--- Work task ---
Among the lines below, restate word for word only those from the line with "55: (473, 247, 17.49)" through the line with "9: (103, 21, 54.56)", with both end lines kept.

--- Listed records ---

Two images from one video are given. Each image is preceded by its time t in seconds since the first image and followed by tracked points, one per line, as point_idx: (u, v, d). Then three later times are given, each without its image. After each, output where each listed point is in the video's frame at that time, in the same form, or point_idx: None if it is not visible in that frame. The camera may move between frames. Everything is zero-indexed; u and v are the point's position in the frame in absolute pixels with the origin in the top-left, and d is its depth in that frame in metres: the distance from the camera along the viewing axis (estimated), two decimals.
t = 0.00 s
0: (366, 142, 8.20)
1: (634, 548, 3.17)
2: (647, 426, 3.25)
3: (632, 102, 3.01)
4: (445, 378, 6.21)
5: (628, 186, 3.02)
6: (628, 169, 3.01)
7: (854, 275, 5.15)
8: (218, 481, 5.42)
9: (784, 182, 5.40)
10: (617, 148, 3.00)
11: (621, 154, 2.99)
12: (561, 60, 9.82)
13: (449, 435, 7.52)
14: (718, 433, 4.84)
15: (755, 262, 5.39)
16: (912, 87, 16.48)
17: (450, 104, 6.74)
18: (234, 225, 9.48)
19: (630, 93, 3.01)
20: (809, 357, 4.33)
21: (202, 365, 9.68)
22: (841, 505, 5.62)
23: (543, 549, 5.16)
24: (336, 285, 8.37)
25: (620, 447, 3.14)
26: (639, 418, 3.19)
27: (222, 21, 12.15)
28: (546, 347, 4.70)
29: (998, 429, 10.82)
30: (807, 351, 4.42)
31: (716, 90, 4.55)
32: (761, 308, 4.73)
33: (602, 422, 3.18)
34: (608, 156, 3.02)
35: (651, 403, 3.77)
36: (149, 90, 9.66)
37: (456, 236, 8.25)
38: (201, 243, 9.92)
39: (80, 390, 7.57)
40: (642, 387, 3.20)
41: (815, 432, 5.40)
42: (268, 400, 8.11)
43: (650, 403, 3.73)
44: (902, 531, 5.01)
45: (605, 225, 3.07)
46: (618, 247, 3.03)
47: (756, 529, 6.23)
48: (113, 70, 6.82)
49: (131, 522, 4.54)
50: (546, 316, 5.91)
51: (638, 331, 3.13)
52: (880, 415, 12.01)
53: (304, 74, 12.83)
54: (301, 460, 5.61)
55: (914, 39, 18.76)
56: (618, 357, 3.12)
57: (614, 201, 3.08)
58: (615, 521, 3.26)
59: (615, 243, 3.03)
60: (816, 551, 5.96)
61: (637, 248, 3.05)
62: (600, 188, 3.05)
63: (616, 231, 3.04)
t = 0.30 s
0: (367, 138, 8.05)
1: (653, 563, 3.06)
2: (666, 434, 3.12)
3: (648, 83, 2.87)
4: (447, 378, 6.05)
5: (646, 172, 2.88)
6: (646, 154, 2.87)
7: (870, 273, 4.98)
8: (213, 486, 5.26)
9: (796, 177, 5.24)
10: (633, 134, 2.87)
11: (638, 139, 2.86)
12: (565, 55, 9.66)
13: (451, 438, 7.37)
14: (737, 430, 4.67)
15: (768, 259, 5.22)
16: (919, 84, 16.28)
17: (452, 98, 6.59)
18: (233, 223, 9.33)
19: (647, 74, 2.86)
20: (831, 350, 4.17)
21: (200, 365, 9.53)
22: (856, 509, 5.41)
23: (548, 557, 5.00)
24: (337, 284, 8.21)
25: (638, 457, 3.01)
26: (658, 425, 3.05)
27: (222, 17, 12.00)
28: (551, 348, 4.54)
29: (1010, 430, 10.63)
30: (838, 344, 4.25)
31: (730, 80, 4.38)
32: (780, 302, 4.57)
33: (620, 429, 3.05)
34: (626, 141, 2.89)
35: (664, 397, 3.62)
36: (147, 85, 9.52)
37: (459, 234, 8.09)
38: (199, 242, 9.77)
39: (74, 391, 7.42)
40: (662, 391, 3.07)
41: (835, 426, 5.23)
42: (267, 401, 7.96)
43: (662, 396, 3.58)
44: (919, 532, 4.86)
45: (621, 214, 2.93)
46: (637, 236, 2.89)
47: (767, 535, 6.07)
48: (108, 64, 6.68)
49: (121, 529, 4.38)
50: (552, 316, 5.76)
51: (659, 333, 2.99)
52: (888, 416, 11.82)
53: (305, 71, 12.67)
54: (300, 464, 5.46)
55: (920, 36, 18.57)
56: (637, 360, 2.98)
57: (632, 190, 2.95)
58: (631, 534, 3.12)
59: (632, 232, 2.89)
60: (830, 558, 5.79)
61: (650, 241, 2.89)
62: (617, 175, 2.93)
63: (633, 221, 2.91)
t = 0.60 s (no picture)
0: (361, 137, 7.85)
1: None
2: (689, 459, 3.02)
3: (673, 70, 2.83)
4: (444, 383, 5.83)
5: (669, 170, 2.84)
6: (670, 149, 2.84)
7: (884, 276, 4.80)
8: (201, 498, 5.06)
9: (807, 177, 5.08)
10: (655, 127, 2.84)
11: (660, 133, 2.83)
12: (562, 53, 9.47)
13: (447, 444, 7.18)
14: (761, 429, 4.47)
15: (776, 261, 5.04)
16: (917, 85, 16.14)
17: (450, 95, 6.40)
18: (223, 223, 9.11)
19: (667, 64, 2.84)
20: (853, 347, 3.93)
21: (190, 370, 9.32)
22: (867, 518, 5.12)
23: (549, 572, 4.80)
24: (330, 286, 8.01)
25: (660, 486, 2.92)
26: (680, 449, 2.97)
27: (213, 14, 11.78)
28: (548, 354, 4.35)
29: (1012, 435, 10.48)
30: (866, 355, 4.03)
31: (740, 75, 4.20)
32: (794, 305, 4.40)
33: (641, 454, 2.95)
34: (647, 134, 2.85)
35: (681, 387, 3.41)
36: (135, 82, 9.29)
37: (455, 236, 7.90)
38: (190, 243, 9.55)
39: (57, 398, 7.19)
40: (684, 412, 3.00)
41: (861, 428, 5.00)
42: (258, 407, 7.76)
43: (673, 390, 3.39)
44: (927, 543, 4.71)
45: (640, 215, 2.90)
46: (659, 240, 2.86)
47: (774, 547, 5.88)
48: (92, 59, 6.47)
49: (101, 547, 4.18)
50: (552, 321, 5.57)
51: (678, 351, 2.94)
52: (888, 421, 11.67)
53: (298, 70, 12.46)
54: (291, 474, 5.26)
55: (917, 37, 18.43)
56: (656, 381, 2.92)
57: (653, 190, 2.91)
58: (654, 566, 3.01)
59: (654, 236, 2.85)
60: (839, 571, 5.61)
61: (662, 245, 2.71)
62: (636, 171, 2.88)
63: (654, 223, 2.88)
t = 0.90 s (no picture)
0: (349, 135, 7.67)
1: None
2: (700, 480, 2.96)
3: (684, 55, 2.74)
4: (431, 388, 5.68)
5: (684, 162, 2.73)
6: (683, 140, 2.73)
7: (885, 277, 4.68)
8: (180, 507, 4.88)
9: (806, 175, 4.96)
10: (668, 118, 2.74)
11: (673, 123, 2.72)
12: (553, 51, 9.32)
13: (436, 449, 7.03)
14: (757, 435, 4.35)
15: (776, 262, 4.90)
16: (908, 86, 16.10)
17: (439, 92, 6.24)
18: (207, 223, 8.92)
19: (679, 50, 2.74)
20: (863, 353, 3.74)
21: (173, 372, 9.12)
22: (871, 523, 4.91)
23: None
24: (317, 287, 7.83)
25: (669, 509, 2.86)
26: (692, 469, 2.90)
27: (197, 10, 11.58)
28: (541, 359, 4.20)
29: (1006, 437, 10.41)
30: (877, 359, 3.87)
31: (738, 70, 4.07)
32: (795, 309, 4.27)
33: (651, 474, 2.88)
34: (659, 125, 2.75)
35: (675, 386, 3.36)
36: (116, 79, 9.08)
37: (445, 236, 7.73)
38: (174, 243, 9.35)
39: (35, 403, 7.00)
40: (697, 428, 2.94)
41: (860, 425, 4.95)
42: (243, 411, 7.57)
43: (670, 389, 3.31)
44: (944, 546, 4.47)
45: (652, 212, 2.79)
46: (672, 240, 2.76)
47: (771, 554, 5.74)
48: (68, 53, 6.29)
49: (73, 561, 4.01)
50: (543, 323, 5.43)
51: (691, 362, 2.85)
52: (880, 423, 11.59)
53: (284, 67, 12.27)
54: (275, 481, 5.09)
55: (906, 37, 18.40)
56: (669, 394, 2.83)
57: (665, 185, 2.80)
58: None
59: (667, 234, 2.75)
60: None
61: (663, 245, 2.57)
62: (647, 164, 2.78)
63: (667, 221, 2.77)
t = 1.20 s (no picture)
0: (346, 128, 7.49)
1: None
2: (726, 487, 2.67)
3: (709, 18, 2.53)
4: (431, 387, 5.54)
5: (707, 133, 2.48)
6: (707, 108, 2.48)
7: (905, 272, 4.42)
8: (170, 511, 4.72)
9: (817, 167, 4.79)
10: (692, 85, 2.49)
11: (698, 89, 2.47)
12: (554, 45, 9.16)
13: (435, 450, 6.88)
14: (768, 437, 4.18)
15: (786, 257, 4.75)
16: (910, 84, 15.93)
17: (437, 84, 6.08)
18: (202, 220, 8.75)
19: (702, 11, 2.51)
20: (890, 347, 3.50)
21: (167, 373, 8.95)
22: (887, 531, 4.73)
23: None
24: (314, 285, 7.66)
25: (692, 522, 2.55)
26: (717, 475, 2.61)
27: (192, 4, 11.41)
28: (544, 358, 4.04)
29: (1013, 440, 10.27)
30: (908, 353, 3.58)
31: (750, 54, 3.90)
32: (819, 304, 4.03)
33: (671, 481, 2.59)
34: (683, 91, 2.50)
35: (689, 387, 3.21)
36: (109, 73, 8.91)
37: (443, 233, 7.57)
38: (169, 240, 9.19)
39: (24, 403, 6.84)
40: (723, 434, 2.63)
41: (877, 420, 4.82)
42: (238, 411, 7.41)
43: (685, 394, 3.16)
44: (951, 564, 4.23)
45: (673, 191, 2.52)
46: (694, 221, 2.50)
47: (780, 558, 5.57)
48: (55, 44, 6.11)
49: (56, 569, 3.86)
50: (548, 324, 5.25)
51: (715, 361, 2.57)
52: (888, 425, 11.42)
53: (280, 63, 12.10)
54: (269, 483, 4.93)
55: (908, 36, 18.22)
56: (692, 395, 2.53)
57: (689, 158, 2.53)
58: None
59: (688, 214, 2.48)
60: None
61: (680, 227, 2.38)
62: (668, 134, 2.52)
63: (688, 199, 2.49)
* * *
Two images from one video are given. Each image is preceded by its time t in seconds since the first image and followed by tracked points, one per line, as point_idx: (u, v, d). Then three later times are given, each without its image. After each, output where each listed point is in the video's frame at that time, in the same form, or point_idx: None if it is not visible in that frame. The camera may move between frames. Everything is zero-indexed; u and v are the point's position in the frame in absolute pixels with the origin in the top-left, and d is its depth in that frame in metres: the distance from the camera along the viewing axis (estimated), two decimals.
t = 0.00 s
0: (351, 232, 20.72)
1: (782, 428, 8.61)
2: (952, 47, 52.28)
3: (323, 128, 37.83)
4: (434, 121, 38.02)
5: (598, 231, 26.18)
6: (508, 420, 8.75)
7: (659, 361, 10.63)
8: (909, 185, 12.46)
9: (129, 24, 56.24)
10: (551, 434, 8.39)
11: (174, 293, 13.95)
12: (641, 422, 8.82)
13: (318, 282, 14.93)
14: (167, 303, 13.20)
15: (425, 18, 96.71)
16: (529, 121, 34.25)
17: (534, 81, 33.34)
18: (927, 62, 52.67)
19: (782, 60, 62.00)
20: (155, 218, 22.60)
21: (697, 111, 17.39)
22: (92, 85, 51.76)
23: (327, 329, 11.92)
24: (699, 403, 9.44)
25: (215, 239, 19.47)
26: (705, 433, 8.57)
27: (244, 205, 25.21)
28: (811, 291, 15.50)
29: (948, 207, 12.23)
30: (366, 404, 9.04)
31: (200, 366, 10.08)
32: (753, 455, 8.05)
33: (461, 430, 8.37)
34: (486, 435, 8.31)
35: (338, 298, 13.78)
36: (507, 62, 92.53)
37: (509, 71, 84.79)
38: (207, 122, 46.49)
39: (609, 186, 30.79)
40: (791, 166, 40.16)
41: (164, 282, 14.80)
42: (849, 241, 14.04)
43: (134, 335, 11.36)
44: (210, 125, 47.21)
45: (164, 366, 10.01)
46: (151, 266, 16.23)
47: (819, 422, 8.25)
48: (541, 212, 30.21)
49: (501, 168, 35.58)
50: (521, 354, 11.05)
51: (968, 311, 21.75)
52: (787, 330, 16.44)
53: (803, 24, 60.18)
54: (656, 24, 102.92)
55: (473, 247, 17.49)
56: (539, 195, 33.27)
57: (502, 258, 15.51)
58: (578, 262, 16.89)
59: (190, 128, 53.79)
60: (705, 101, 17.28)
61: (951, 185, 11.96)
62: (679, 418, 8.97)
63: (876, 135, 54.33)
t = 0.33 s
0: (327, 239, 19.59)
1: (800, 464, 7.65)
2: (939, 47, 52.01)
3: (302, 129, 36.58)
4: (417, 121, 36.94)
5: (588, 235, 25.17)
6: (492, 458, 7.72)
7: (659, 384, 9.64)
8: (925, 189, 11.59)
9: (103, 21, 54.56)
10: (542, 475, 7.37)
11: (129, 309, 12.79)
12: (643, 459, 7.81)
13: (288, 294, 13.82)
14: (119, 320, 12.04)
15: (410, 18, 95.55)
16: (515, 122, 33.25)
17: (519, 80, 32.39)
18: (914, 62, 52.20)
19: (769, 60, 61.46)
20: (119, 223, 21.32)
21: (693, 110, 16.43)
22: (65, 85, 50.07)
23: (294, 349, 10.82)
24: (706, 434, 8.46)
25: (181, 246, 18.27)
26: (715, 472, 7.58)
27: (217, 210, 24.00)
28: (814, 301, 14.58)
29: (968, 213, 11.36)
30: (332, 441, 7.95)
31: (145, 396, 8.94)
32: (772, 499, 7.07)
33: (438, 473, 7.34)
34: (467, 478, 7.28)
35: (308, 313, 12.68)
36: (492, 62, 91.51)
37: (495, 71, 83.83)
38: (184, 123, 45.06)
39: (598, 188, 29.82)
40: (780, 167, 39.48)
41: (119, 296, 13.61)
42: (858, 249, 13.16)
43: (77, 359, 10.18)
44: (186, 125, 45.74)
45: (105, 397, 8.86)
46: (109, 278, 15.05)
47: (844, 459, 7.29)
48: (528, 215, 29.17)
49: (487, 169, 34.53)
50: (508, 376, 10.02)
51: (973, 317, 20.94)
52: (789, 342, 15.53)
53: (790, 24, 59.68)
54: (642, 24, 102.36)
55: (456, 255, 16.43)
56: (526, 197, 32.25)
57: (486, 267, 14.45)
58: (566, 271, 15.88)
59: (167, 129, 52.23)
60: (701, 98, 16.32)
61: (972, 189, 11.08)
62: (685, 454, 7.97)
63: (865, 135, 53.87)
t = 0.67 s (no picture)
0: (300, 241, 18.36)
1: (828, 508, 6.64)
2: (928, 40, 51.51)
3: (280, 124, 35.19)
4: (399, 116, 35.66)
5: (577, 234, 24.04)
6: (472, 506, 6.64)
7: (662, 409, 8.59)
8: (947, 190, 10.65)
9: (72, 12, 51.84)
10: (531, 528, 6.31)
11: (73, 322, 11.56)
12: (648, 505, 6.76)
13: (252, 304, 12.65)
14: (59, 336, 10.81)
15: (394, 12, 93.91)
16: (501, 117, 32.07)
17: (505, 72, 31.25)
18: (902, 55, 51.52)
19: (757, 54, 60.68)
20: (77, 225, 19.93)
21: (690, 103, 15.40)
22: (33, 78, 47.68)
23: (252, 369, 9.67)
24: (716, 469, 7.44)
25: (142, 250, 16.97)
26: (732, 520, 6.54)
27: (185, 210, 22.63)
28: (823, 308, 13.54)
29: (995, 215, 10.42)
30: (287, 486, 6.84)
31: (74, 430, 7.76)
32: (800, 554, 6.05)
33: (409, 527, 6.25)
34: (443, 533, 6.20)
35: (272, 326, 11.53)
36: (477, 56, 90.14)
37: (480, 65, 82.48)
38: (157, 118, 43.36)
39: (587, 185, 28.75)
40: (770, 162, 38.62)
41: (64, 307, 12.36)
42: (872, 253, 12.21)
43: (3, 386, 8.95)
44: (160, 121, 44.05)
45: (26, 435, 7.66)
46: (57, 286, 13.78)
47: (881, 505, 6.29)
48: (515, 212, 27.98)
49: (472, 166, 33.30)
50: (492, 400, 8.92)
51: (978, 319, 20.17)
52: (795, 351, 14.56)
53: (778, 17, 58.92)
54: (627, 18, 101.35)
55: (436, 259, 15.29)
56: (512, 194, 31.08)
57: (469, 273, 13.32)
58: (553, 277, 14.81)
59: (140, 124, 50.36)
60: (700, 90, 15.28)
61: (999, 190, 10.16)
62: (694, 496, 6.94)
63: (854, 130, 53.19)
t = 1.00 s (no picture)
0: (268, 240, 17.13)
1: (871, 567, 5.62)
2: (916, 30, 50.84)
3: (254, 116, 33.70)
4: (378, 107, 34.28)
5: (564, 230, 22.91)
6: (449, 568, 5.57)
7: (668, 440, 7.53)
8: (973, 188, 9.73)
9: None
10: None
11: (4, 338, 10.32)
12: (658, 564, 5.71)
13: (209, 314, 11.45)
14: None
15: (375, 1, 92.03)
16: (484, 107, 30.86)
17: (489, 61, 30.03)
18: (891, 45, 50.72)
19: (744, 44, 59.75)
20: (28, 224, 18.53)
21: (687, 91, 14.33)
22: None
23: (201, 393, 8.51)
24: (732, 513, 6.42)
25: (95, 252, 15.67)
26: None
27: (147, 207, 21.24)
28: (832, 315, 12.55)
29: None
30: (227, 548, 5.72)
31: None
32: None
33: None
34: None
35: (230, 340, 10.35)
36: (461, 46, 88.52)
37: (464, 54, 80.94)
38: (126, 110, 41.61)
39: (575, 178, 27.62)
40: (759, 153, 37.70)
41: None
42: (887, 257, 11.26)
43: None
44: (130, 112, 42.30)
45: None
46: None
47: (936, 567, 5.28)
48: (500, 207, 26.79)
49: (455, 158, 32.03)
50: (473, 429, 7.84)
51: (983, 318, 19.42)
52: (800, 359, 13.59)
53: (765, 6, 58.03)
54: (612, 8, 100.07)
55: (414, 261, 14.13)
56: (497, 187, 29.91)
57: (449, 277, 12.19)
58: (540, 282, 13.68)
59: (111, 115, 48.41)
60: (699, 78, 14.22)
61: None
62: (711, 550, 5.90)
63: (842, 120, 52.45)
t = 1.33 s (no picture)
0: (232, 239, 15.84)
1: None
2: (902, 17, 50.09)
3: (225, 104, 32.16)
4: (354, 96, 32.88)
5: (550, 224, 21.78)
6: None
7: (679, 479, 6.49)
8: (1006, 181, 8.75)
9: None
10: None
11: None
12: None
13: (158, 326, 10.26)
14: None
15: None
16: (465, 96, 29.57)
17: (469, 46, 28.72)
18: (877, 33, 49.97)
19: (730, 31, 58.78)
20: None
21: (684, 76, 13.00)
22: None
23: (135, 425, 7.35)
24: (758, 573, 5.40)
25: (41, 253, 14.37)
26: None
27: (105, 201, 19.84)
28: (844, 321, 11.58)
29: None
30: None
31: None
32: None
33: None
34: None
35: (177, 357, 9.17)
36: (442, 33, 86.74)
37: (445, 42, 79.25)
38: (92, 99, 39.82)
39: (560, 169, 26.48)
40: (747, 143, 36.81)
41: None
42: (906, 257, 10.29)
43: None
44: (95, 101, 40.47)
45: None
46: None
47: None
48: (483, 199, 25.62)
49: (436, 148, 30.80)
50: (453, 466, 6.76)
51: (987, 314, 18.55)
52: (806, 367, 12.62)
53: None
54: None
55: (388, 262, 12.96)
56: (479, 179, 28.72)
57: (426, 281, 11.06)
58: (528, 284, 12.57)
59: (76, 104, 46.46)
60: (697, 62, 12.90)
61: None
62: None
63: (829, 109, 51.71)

--- Answer below ---
55: (473, 247, 17.49)
56: (539, 195, 33.27)
57: (502, 258, 15.51)
58: (578, 262, 16.89)
59: (190, 128, 53.79)
60: (705, 101, 17.28)
61: (951, 185, 11.96)
62: (679, 418, 8.97)
63: (876, 135, 54.33)
t = 0.33 s
0: (327, 239, 19.59)
1: (800, 464, 7.65)
2: (939, 47, 52.01)
3: (302, 129, 36.58)
4: (417, 121, 36.94)
5: (588, 235, 25.17)
6: (492, 458, 7.72)
7: (659, 384, 9.64)
8: (925, 189, 11.59)
9: (103, 21, 54.56)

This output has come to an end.